There are high -level examples, with a cohort of billionaire investors obtaining three new WNBA team franchises in June. However, these investors are betting on the future growth of actions rather than on cash flows for a financial return, as reported by Alex Sherman of CNBC previously reported.
Meena Flynn of Goldman Sachs told Inside Wealth that family offices, which invest in the long term, can afford to be patient with the property of the team, regardless of the type of sports in which they are.
“This really combines their interests from the passion point of view as well as the creation of long-term value,” she said.

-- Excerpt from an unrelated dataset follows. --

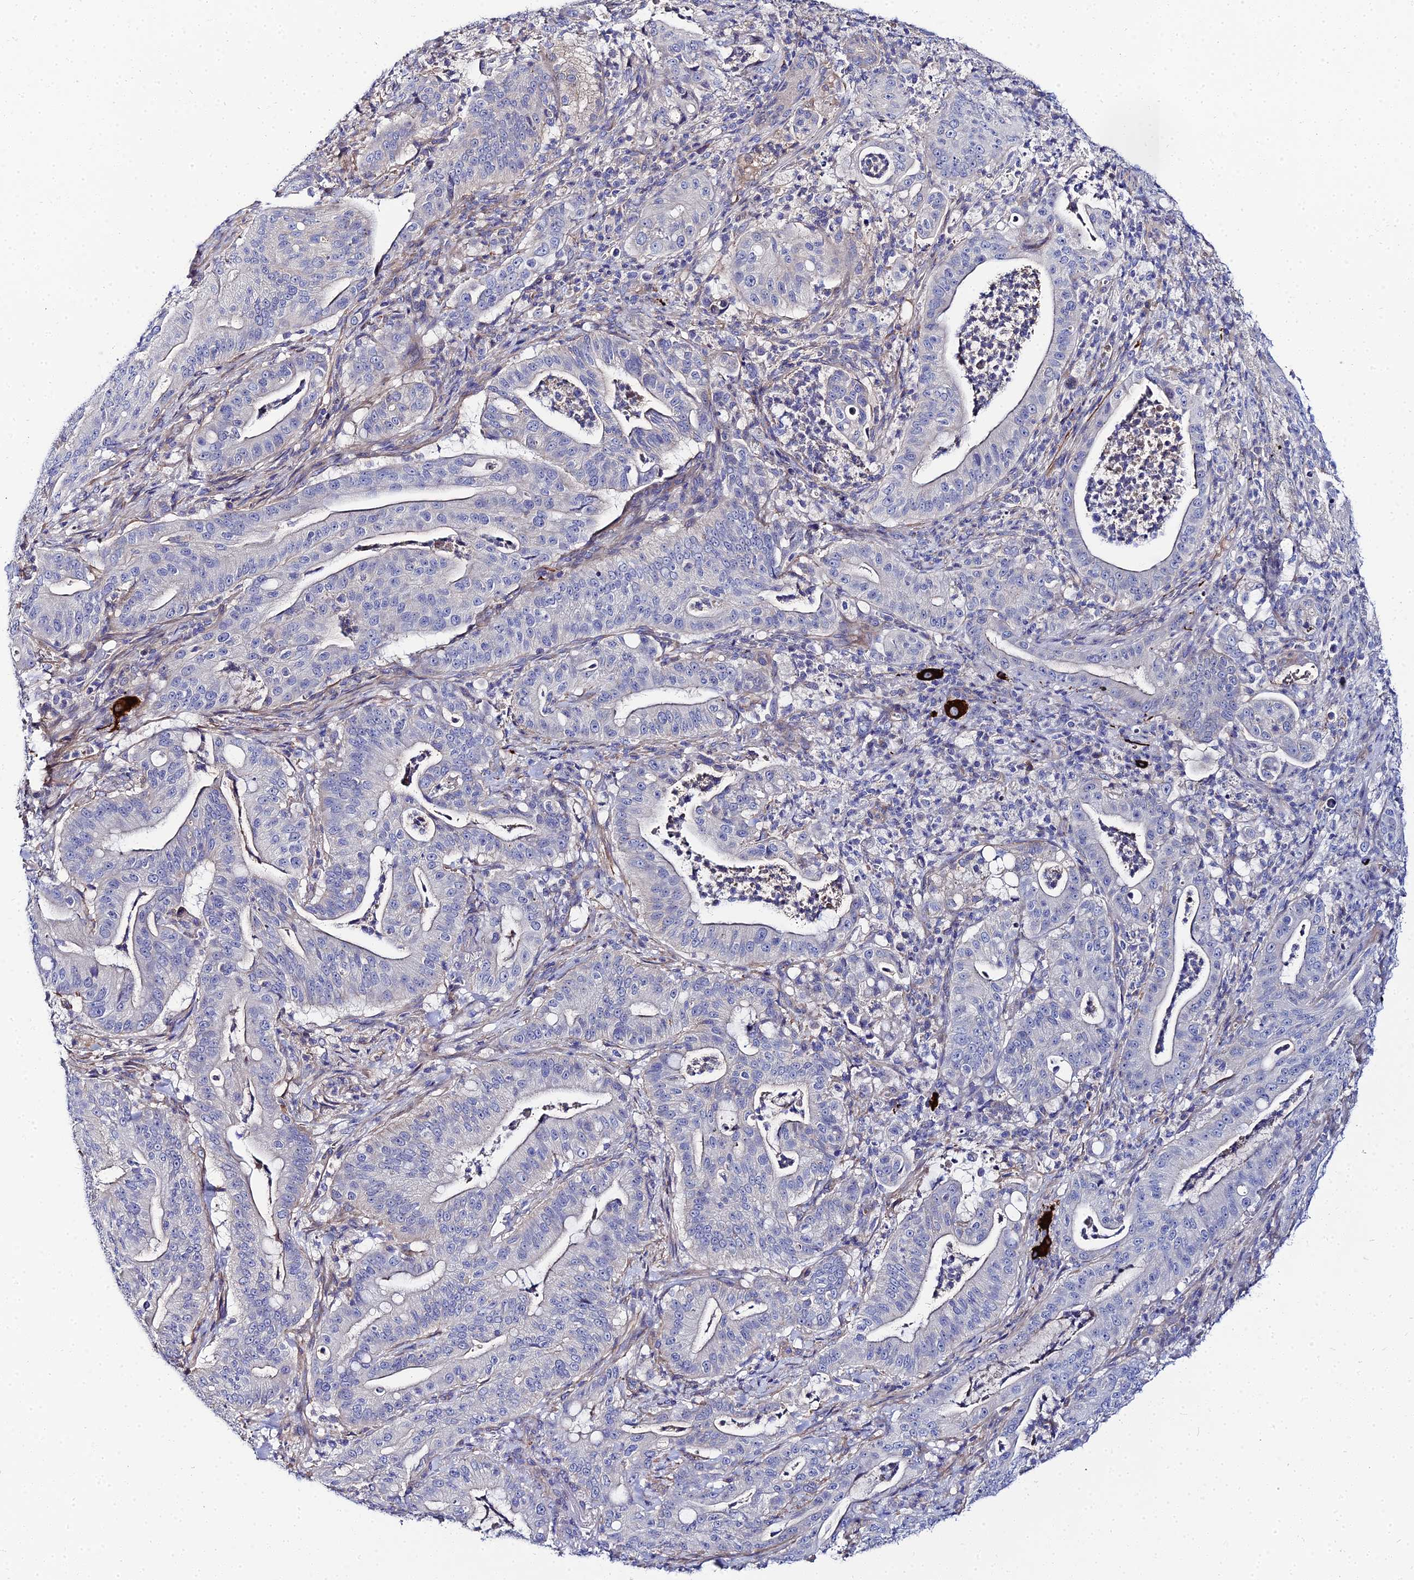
{"staining": {"intensity": "negative", "quantity": "none", "location": "none"}, "tissue": "pancreatic cancer", "cell_type": "Tumor cells", "image_type": "cancer", "snomed": [{"axis": "morphology", "description": "Adenocarcinoma, NOS"}, {"axis": "topography", "description": "Pancreas"}], "caption": "This is a image of IHC staining of pancreatic cancer, which shows no staining in tumor cells.", "gene": "APOBEC3H", "patient": {"sex": "male", "age": 71}}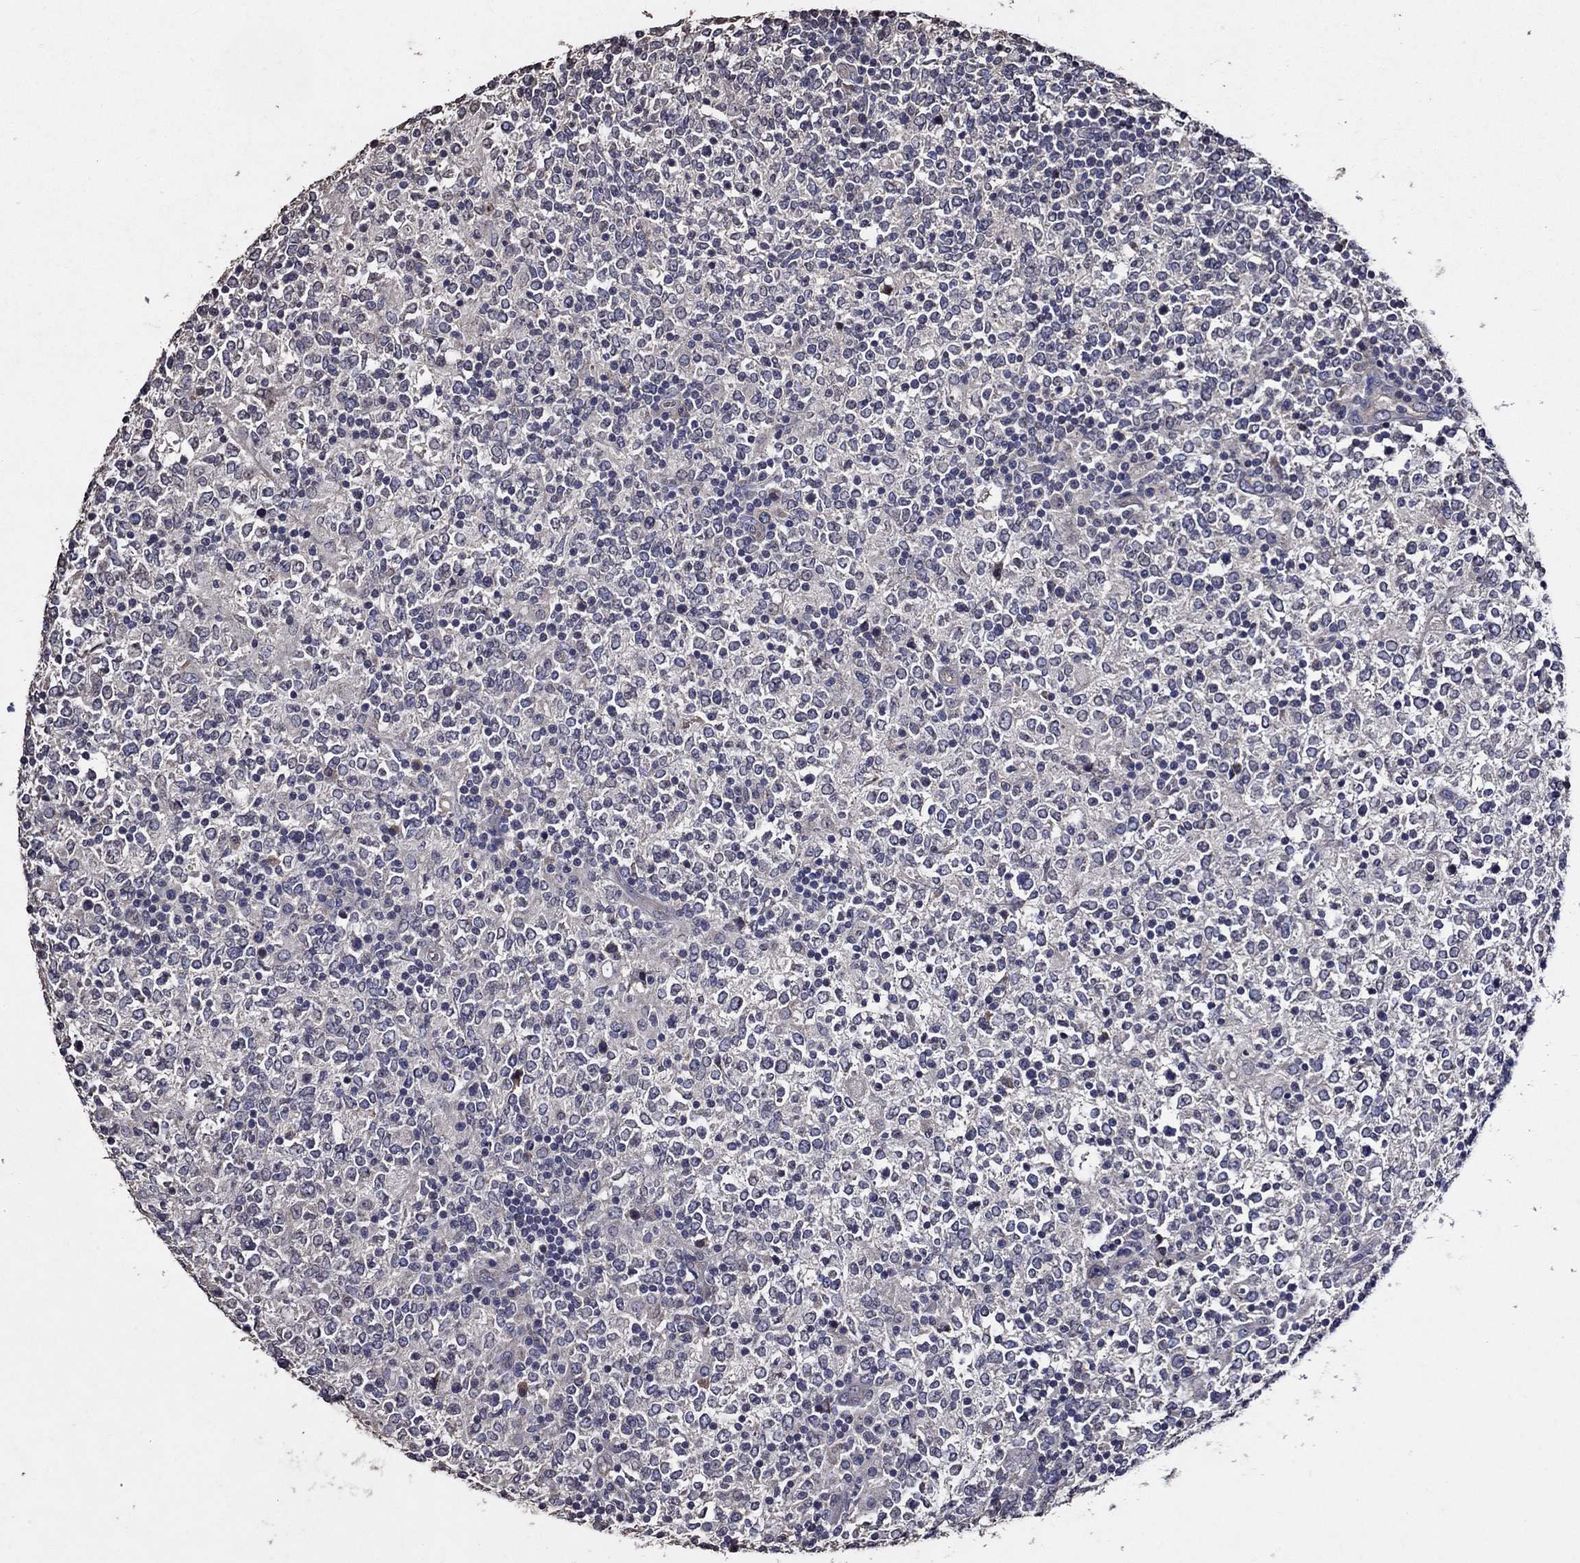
{"staining": {"intensity": "negative", "quantity": "none", "location": "none"}, "tissue": "lymphoma", "cell_type": "Tumor cells", "image_type": "cancer", "snomed": [{"axis": "morphology", "description": "Malignant lymphoma, non-Hodgkin's type, High grade"}, {"axis": "topography", "description": "Lymph node"}], "caption": "IHC image of malignant lymphoma, non-Hodgkin's type (high-grade) stained for a protein (brown), which shows no positivity in tumor cells.", "gene": "HAP1", "patient": {"sex": "female", "age": 84}}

In addition, families consider sports as hedges against inflation, as they have several sources of income such as streaming rights and ticket office, according to Flynn,, Co-head of Goldman Sachs by Global Private Wealth Management.
Many owners of major leagues develop their sports empires by investing in other sports and related companies, such as David Blitzer of Blackstone, the first person to have equity in the five American male sports leagues. Only this year, his Bolt family office ventures supported Fantasy Life, a sports betting company; Ballers, a chain of social clubs for racket sports; and the operator of the club Padel Haus.